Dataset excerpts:
BEGIN
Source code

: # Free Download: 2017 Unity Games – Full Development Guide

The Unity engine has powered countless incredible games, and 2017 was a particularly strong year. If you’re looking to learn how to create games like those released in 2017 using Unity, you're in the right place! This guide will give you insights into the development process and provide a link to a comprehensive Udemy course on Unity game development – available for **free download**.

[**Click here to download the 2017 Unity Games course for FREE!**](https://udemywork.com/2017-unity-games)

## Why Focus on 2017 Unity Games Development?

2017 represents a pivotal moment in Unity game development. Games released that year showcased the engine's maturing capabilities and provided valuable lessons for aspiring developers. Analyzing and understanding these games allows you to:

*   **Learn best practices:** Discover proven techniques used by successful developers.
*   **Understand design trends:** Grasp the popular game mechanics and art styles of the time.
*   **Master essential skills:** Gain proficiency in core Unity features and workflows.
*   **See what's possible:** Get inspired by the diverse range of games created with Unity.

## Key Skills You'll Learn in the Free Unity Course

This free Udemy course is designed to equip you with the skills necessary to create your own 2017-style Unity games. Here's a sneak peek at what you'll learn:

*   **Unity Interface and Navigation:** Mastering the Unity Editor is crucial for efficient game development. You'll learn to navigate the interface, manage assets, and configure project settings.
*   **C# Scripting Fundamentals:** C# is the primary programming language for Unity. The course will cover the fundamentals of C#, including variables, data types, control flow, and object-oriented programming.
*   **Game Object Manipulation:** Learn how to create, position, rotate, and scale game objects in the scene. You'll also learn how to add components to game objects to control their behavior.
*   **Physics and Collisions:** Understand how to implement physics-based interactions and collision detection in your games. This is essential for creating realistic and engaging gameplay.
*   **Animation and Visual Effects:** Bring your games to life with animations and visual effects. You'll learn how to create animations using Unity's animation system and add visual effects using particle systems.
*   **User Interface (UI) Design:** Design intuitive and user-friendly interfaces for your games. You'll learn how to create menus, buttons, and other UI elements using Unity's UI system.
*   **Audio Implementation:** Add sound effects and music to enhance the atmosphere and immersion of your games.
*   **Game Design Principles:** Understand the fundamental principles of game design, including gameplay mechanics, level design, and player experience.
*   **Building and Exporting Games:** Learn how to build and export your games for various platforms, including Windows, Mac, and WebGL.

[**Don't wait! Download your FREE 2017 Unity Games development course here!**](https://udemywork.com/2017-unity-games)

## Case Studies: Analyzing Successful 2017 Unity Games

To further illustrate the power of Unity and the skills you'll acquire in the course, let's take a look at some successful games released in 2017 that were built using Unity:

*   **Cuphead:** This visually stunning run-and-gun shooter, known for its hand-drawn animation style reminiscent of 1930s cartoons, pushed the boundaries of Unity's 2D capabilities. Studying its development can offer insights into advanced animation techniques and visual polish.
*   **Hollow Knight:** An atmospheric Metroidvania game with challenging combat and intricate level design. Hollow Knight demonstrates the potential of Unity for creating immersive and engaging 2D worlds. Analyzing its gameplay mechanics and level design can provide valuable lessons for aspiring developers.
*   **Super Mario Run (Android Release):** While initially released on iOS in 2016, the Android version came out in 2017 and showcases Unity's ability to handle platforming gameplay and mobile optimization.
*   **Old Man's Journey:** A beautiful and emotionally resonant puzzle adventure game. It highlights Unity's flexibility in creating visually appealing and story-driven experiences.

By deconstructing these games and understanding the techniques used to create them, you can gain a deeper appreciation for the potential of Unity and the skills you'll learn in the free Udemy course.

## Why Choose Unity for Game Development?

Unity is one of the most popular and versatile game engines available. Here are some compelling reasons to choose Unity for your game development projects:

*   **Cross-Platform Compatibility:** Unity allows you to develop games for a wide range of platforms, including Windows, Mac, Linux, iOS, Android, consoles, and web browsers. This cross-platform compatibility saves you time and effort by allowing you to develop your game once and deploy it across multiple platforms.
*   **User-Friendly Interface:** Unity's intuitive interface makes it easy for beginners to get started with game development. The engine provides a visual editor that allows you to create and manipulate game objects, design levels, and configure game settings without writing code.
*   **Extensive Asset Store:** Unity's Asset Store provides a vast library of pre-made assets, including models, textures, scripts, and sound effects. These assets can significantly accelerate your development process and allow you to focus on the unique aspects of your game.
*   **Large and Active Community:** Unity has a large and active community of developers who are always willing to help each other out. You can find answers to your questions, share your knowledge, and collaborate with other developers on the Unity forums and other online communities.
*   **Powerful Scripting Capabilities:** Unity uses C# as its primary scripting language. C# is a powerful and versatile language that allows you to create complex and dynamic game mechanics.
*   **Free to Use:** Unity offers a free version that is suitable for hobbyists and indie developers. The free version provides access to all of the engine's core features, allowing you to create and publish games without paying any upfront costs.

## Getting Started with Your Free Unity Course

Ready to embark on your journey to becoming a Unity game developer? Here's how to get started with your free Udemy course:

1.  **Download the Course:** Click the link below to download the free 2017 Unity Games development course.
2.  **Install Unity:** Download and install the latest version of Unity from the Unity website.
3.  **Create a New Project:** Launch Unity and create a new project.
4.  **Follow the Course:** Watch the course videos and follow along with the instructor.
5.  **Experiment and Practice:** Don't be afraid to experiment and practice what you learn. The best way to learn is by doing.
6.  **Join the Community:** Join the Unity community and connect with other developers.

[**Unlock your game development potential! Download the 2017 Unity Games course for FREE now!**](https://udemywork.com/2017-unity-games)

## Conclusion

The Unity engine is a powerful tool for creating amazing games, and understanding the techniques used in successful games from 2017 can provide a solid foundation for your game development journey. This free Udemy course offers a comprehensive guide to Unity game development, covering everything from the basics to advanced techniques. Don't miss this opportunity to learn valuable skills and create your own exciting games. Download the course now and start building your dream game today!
END
■ Problem details ■
Considering the records above, count the lines where the string "Click" occurs and return that number alone.

■ Your response ■
2